You can use this to provide a default value for example:
foo = bar or 'default'
To really convert a non-boolean value into a boolean, use the bool() type; it uses the same rules as boolean expressions to determine the boolean value of the input:
>>> bool(0)
False
>>> bool(0.0)
False
>>> bool([])
False
>>> bool(True and 0)
False
>>> bool(1)
True
To complete the picture, values that are not considered false in a boolean context are instead considered true, including any custom classes. You can change that by implementing a .__nonzero__() special method on your class. If no such method is defined, .__len__() is consulted as well. With either of these methods you can signal that your type is either numeric and should be considered True if non-zero, or it is a container and should be considered True if not empty (has a length over 0).

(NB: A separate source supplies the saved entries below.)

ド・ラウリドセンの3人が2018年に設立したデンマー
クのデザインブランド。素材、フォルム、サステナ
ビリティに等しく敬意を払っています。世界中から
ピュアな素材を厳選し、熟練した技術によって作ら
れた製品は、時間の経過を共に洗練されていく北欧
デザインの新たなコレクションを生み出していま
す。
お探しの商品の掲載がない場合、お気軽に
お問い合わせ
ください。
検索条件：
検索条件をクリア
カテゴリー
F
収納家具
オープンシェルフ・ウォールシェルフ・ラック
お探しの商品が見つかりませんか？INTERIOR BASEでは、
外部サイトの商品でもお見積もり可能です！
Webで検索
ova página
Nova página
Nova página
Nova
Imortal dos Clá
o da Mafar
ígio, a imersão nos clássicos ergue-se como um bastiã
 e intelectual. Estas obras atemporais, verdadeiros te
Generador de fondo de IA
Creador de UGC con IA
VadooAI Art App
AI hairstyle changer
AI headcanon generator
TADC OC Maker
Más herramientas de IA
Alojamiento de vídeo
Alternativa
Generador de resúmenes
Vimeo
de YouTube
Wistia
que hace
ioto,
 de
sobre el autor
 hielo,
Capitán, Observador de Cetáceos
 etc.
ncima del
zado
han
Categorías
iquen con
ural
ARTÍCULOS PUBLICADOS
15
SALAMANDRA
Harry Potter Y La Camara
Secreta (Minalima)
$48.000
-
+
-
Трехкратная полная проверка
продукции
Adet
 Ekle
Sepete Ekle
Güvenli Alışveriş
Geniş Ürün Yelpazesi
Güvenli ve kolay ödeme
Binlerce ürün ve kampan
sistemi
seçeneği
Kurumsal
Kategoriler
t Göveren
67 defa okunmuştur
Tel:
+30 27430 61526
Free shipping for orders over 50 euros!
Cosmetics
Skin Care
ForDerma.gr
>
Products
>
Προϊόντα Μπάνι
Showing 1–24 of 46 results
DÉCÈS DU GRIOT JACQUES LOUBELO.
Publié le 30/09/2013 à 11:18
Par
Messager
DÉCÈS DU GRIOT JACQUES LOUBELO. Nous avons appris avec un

Python always return one of the operand objects
and returns the first "false" object or the final "true" object.
or returns the first "true" object or the final "false" object.
Note that all 0, 0.0, False, "" are regarded as "false".
>>> "a" and "b" and "c"
'c'
>>> "a" or "b" or "c"
'a'
That's because 0 is s falsy value itself.
>>> bool(0)
False
>>> bool(1)
True
0 and True is 0 because 0 is Falsy ,AND condition stops executing as soon as first falsy value is found and returns that value. If all values were True then the rightmost value is returned.
OR will keep on checking values until first True is not found otherwise it returns the last value.(righmtmost)
From the docs:
Any object can be tested for truth value, for use in an if or while condition or as operand of the Boolean operations below. The following values are considered false:
None
False
zero of any numeric type, for example, 0, 0L, 0.0, 0j.
any empty sequence, for example, '', (), [].
any empty mapping, for example, {}.
instances of user-defined classes, if the class defines a __nonzero__() or __len__() method, when that method returns the integer zero or bool value False.
All other values are considered true — so objects of many types are always true.
Operations and built-in functions that have a Boolean result always return 0 or False for false and 1 or True for true, unless otherwise stated. (Important exception: the Boolean operations or and and always return one of their operands.)